Thanks! ı will contact with you to select which opt should we use.

fmyilmaz avatar Oct 12 '20 16:10 fmyilmaz

@tantei3 can I consult your opinions on a subject:

Since the regression depth and the deepest regression estimators are difficult to implement and there is a vast amount of legacy code around, today, I examined the Fortran code of the Deepest Regression estimator in the R package mrfDepth hosted in the read-only repository here. I compiled the Fortran codes shared in the src directory using

$ gfortran -shared -fPIC *.f

in the Mac Os terminal. Supposing the library is a.out, it can be callable in Julia using

X = convert(Matrix, stackloss) 
n, p = size(X)
n = Int32(n)
p = Int32(p)
A = zeros(Float64, p)
maxit = Int32(10000)
iter = Int32(1)
MDEPAPPR = Int32(3)
result = ccall((:sweepmedres_, "./a.out"), 
    Cint, 
    (Ref{Float64},      # X
        Ref{Int32},           # n
        Ref{Int32},           # np
        Ref{Float64},   # A
        Ref{Cint},           # maxit 
        Ref{Cint},           # iter
        Ref{Cint}            # MDEPAPPR
        ), X, n, p, A, maxit, iter, MDEPAPPR)

println(A)

the data stackloss is the data set in our package. The output is

[0.8252212389746946, 0.44247787604338223, -0.0796460177080886, -35.37610619462]

and the same output is obtained in the R as

R> rdepthmedian(maxit = 10000, x = stackloss)
$deepest
   intercept slope var. 1 slope var. 2 slope var. 3 
-35.37610619   0.82522124   0.44247788  -0.07964602 

except the intercept is the last term in Julia output whereas it is the first term in R. This is not a problem.

Finally, it seems the Fortran code is directly useful, however the problem is to

  • how to pack and integrate this stuff in the package LinRegOutliers
  • if compiled code is required, what is your opinion for this because it should be compiled for at least three systems Windows, Linux and MacOs

Since Julia package manager does not compile C or Fortran code, precompiled ones must be supported by the package maintainers.

What do you think about this?

jbytecode avatar Oct 16 '20 10:10 jbytecode

the package GLMNet is using fortran code. Here is the link. They put the fortran code in directory /deps and just ccall.
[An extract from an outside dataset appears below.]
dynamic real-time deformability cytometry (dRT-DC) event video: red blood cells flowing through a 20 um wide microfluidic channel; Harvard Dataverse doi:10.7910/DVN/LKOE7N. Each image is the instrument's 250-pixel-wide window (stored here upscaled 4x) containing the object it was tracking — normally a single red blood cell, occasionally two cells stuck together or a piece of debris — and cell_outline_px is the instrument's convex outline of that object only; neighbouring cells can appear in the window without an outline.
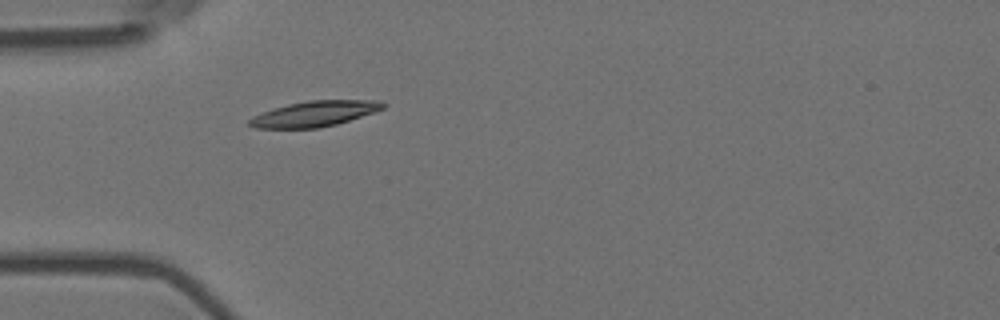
{"species": "Egyptian fruit bat (a non-hibernating species)", "species_latin": "Rousettus aegyptiacus", "temperature_condition": "room temperature", "stored_images_in_passage": 4, "camera_frame_rate_fps": 3000, "um_per_image_px": 0.085, "animal": {"sex": "female"}, "frame": {"image": 1, "passage_image": 4, "time_ms": 1.0, "image_size_px": [1000, 320], "cell_outline_px": [[384, 108], [336, 124], [320, 128], [256, 128], [248, 124], [248, 120], [252, 116], [288, 104], [308, 100], [380, 100], [384, 104]], "centroid_in_image_um": [26.71, 9.67], "position_along_channel_um": 58.3, "area_um2": 19.54}}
jbytecode avatar Oct 16 '20 10:10 jbytecode

I don't have prior experience with this, but to me it looks like https://julialang.github.io/Pkg.jl/v1/artifacts/ page mentions about downloading packages and binaries. So maybe in the CI during a release, it can also generate the Fortran/C static/dynamic libraries for the different supported Platforms and host it on Github, and during the package install, depending on the platform download the corresponding package and setup?

But I think it will get complicated building all Julia supported platforms with different architectures like Arm, x86, along with different OS. So if the amount of code is not high enough, would be better to port to Julia slowly in my view.

tantei3 avatar Oct 16 '20 10:10 tantei3

Actually GLMNet it looks like you need to generate the glmnet_jll binary package using Yggdrasil BinaryBuilder.jl I think. Here is the corresponding link to the build recipe https://github.com/JuliaPackaging/Yggdrasil/blob/master/G/glmnet/build_tarballs.jl

tantei3 avatar Oct 16 '20 11:10 tantei3

yes, it is too much complicated and translating the code is the most secure method. The most important file is the

RegresDepthDeepest.f

and it depends many other fortran files.

jbytecode avatar Oct 16 '20 11:10 jbytecode

Hi @tantei3 ,

I found a bucket of code in Julia's GitHub repository, in file here:

The code

import Base.llvmcall

function f(x, y)
    llvmcall("""%3 = add i64 %1, %0
                    ret i64 %3""",
            Int64,
            Tuple{Int64,Int64},
            x,
            y)
end


result = f(5, 6)
println(result)

perfectly produces the number 11. Here

%3 = add i64 %1, %0
ret i64 %3

is the LLVM IR code. What do you think about shipping IR code for required Fortran functions using a LLVM Fortran compiler such as FLang or others?

jbytecode avatar Oct 21 '20 17:10 jbytecode

I think if it is done correctly then it should be portable and robust since Julia should take care of handling LLVM IR since it is also built on top of LLVM. Integrating Julia + LLVM IR might take some effort since all the fortran functions would need to be translated to LLVM IR and then wrapped in Julia function. Manually doing it would seem painful for Fortran code with many functions. If there is some tool to generate Julia wrapper functions from LLVM IR, it might be best.

tantei3 avatar Oct 22 '20 04:10 tantei3

@tantei3 how about shipping the fortran code within the package, trying to compile them in the installation process or before loading first time? If the compiler is absent, when the user calls dr() we can print a message "You have not Fortran compiler installed, If you want to make this function active, please install a fortran compiler and then run the installbinaries() function" ?

jbytecode avatar Oct 22 '20 10:10 jbytecode

Somebody suggested JuliaPackaging/Binary Builder on Twitter. Link is here

jbytecode avatar Oct 22 '20 10:10 jbytecode

Requiring Fortran compiler in the use's machine doesn't seem nice to run Julia code. I think the BinaryBuilder method might be easiest at the moment (although still don't know the details). It should take care of making the binary available compatible with all platforms and just need to include the binary as a dependency.

tantei3 avatar Oct 22 '20 12:10 tantei3

The Fortran code in that R package is compiled for all targets: https://github.com/JuliaPackaging/Yggdrasil/issues/7224#event-10161803077

Now mrfDepth_jll is ready for possible implementation of deepestregression().

jbytecode avatar Aug 22 '23 19:08 jbytecode